X

0 Comentários

Festivais

55º Brasília (2022) – ‘A Filha do Palhaço’

Encontros e desencontros entre pai, mãe e filha, com toques de humor e verniz melodramático

Por Humberto Silva | 20.11.2022 (domingo)

A Mostra Paralela Festival dos Festival exibiu filmes que circularam em outros eventos. A filha do palhaço, de Pedro Diógenes, esteve na Mostra de Cinema de Gostoso, no Rio Grande do Norte, de onde saiu com os prêmios de público e crítica.

Pedro Diógenes, um dos fundadores do coletivo Alumbramento, chega com A filha… ao seu oitavo longa-metragem. O Alumbramento reservou um dos momentos mais criativos do cinema brasileiro nas últimas décadas. Sobre a produção do coletivo, recomendo a leitura de Fissuras e fronteiras (Editora Sulina, 2019), de Marcelo Ikeda; referência de proa sobre o cinema independente brasileiro contemporâneo.

Coletivo marcado por proposta inovadora, com sua dissolução seus integrantes seguiram com realizações solo, por assim dizer; esse o caso de Pedro Diógenes com A filha do palhaço, que visa uma maior aproximação com o público (a acolhida em Gostoso foi um bom sinal). Nessa aproximação, a absorção de elementos do melodrama e de humor que caracteriza a produção cearense.

Na opção pelo melodrama, noto certa influência de Rainer Werner Fassbinder em A filha…, à medida que Diógenes adota como procedimento um estilo antinaturalista, no qual a presença da câmara é quase invisível para o espectador.
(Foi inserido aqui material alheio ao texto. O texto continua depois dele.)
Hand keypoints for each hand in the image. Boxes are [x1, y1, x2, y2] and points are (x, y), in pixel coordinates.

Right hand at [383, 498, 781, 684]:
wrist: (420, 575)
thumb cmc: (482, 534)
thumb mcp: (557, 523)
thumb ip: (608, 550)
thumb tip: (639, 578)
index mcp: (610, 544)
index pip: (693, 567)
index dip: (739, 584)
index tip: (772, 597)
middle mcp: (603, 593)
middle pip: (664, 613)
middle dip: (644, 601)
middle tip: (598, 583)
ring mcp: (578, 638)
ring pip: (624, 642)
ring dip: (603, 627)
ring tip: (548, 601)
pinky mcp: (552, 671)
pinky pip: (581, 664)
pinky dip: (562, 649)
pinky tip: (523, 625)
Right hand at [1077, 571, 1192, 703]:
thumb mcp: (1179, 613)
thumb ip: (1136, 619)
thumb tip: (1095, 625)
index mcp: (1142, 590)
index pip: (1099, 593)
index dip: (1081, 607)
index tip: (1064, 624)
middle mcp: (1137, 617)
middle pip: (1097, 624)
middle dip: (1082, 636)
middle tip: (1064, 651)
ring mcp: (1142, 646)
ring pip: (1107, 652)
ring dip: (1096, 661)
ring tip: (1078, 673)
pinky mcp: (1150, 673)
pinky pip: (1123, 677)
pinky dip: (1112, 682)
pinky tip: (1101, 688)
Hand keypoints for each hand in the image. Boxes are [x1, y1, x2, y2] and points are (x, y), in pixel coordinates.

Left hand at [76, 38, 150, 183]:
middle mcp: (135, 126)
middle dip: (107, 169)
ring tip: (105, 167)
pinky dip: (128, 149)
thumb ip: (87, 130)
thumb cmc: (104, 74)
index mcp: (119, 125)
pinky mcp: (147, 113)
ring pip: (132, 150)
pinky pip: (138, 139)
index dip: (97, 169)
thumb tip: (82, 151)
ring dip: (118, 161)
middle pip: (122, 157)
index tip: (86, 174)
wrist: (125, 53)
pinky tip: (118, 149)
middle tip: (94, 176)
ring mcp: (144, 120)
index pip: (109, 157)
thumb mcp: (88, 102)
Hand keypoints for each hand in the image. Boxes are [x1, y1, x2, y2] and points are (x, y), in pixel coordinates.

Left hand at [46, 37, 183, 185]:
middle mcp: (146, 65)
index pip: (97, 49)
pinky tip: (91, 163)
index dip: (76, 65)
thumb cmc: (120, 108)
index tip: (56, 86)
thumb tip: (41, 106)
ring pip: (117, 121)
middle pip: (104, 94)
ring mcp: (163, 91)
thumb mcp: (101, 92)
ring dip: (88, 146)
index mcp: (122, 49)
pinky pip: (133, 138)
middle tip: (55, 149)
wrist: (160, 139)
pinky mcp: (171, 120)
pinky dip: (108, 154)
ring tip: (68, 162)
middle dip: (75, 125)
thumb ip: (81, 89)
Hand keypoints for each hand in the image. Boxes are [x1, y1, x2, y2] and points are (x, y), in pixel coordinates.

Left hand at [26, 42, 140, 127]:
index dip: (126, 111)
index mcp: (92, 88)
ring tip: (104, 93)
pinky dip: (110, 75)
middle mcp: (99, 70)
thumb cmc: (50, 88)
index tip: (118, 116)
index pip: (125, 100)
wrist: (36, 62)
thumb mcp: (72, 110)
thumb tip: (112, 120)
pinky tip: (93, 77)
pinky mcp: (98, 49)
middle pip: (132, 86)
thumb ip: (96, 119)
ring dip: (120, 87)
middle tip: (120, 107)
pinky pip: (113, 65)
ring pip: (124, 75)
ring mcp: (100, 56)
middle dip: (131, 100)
Este se vê na situação de julgar a trama sem manipulações sentimentais.

É assim que Diógenes conta a “história” de Renato e sua filha, Joana, uma adolescente de 14 anos. Renato, o palhaço, sobrevive travestido em Silvanelly, que faz apresentações cômicas e caricatas em bares à noite em Fortaleza. Ele foi casado e se separou ao se apaixonar por um rapaz que faleceu num acidente de moto. Com a separação da esposa, ele praticamente não teve contato com Joana.
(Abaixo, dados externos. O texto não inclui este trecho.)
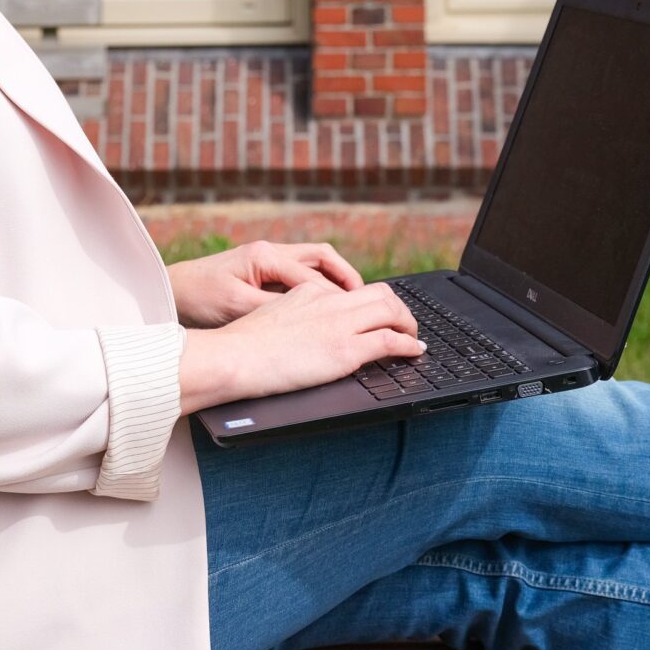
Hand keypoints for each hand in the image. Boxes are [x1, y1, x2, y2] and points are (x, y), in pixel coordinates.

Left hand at [167, 240, 366, 327]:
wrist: (172, 291)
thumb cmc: (199, 297)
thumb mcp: (235, 305)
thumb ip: (272, 308)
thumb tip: (306, 315)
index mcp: (264, 256)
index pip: (312, 274)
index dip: (335, 294)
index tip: (355, 311)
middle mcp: (270, 252)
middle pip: (322, 257)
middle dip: (346, 277)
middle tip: (365, 299)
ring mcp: (268, 260)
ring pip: (315, 264)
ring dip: (335, 280)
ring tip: (354, 302)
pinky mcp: (264, 272)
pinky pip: (302, 275)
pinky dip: (319, 288)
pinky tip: (326, 307)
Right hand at [178, 279, 425, 417]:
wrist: (233, 357)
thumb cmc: (241, 348)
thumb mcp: (270, 318)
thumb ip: (293, 317)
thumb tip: (303, 333)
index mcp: (309, 292)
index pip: (351, 291)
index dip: (372, 303)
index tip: (379, 315)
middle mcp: (328, 302)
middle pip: (380, 293)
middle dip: (399, 308)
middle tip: (405, 325)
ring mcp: (339, 324)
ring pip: (392, 310)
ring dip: (409, 324)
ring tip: (413, 337)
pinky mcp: (345, 349)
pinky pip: (391, 340)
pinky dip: (409, 345)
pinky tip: (415, 351)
Vivendo sozinho, Renato recebe de surpresa a visita da filha, que ficaria uma semana com ele. Ambos são praticamente estranhos um para o outro. O primeiro contato entre os dois é tímido, cheio de dedos para não gerar atritos. Atritos que aos poucos são inevitáveis, mas que revelam também semelhanças de temperamento entre pai e filha.

Cena de “A Filha do Palhaço”

A trama segue com cada um dos dois acompanhando o cotidiano do outro, o qual, por sua vez, desvela detalhes particulares de comportamento e humor de ambos. Há momentos de irritação, mas igualmente de cumplicidade: ela o defende com veemência em uma de suas apresentações num bar, quando ele é ofendido por um machista truculento.
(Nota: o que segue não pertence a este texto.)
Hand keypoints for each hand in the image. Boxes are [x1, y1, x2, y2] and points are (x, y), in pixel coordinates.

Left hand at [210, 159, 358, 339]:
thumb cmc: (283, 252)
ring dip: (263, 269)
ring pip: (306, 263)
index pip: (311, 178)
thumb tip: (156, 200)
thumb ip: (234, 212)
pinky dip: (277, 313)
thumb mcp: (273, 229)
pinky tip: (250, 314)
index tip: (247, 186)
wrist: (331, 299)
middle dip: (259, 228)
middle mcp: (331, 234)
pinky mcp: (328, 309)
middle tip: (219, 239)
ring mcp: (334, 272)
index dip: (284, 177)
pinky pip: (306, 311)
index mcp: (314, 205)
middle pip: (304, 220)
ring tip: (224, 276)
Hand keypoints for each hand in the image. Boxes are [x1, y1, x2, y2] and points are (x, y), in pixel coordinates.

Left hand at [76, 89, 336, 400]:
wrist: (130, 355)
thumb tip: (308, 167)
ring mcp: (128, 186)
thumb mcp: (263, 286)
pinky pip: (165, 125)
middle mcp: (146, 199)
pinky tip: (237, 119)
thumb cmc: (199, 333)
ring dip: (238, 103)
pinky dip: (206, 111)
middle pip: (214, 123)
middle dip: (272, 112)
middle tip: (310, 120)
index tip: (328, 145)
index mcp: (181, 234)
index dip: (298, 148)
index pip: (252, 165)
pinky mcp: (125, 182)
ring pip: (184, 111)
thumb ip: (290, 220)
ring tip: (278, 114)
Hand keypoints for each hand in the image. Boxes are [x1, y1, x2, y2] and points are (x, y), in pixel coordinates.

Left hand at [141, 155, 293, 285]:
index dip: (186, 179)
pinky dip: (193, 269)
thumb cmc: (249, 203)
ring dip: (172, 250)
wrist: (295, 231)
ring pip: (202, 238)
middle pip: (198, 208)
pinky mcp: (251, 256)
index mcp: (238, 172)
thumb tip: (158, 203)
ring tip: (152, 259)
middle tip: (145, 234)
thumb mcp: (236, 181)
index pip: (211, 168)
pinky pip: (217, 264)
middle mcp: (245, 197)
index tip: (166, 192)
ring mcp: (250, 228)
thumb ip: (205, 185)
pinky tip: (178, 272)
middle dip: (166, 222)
A sequência de maior tensão ocorre quando o pai ignora que a filha é alérgica a certo alimento e vai parar no hospital, onde ele simplesmente não consegue responder a perguntas elementares nos procedimentos burocráticos. Tudo termina bem, mas no hospital, numa situação limite, ele desconhece informações básicas sobre a saúde da filha.

A trama tem uma reviravolta quando a mãe de Joana desponta e revela que foi enganada. Para ela, Joana não havia dito que passaria uma semana com pai e sim na casa de uma amiga (adendo: não sou adepto da negação de spoiler, quando, sem este, a crítica não faz sentido).

A filha do palhaço é um filme que “funciona” bem no que se propõe. Não é ambicioso do ponto de vista narrativo e almeja sensibilizar o público. Em meu ponto de vista, pode atingir esse objetivo. As relações humanas, pai, mãe, filha, são mais complexas do que o filme apresenta. Mas não é a complexidade humana que Diógenes tem em vista e sim exibir encontros e desencontros entre pai, mãe e filha, com toques de humor e verniz melodramático.

Não há, de fato, preocupação de Diógenes em expor camadas mais profundas que desvelem motivações de pai, mãe e filha. Fica para o expectador, seguindo o estilo melodramático, apreender sentidos e compor significados, juízos de valor. A filha do palhaço se encerra, creio, com a mensagem de que um e outro permanecem estranhos no rumo de suas vidas. Mas, estranhos, a experiência de convívio numa situação imprevista trouxe revelações que os aproximou, e revelou como ambos são parecidos em seus segredos.

Passada a exibição em festivais, resta esperar que A filha do palhaço tenha a acolhida de público almejada pela direção que o cinema de Pedro Diógenes tomou depois da radicalidade formal do Alumbramento. Esperemos.